I Hate the Monthly Jobs Report

I’m almost afraid to admit this, but I hate, hate, hate the monthly jobs report. There. I said it—and I know I speak for many others. The monthly jobs report needs to go die in a fire.

It’s almost a mystery this highly misleading and often inaccurate economic report came to be the most important monthly event on Wall Street. And when I say event, I’m not exaggerating.

On the first Friday of each month, the international finance world comes to a halt to hear the Bureau of Labor Statistics release some numbers that might as well be completely random. It’s just an estimate and a rather poor one at that. I’m especially tired of people thinking this report is an accurate portrait of the jobs market when in reality these figures have all the solidity of the summer breeze.

Of course, the jobs number will get revised next month, and the revisions to the revisions get revised again. Jeff Miller, who’s been bravely leading the charge on the BS from the BLS, points out that the payroll number has a confidence interval of plus or minus 105,000. You got to be effing kidding me? That’s not even close to being accurate. Do they say this rather important fact on the evening news? Of course not. The household survey is even worse. The plus or minus is 450,000 jobs.
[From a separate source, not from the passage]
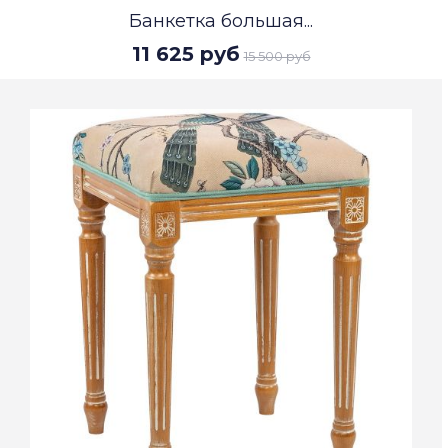
Банкетка большая...
11 625 руб
15 500 руб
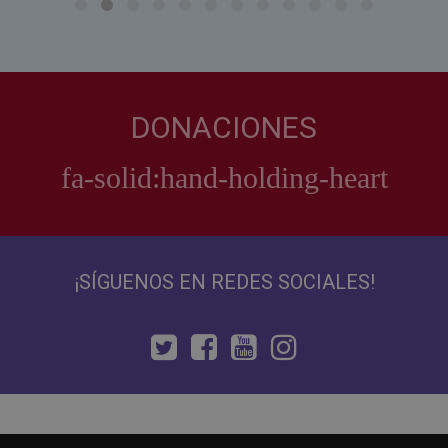
DONACIONES
¡SÍGUENOS EN REDES SOCIALES!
The deeper analysis of the report consists at the looking at the sub industries but the error margin there is even wider.
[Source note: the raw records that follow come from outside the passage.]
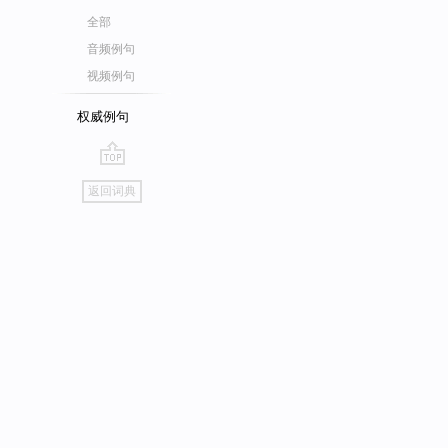
全部
音频例句
视频例句
权威例句
go
返回词典
top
Imagine watching a football game where you didn’t know the score and the refs are constantly reversing calls from two quarters ago. That’s about where we’re at.

What should be done? Here’s an idea: Wall Street should say to the government, we’d like to have an accurate picture of the labor market, that’s not endlessly revised and without too much lag time. Tell us the truth. If it can’t be done, that’s fine. We’ll move on. If the only accurate report takes nine months or a year, then Wall Street should drop its focus.
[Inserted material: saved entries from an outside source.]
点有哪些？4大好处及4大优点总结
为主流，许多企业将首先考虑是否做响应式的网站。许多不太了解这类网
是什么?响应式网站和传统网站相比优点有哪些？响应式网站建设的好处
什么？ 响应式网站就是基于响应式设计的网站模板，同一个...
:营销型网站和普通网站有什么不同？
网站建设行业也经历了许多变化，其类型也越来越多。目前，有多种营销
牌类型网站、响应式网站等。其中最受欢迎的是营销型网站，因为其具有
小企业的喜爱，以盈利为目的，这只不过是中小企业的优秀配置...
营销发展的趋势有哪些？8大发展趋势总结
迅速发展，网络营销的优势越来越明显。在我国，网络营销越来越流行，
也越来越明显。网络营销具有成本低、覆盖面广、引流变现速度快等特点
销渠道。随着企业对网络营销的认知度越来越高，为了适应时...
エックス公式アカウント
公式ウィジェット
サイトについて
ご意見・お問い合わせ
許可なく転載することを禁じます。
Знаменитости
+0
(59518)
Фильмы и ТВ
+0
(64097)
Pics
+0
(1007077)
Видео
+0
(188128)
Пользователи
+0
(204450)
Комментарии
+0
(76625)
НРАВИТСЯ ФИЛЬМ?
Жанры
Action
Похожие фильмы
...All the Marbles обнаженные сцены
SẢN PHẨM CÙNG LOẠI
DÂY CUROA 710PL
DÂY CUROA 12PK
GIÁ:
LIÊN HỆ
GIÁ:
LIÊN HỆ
There are lots of good reports that don’t have much lag time. Corporate earnings. The ISM Index correlates fairly well with NBER cycles. It’s rarely revised and it comes out on the first business day of the next month. Industrial production also lines up well. We get how these work.

The jobs report is obviously the most important report politically which is an even greater argument for accuracy. This is a sensitive area and as an investor I believe that no data is better than bad data. If we can only use a survey, fine—make it broad and shallow. If the report needs to be revised each month, fine—delay it for a few months. Focus on some jobs metric with a greater confidence interval. Just stop jerking us around.

If the Feds simply can’t get a good number, then work with some public-private consortium. There’s got to be a better way than what we have now.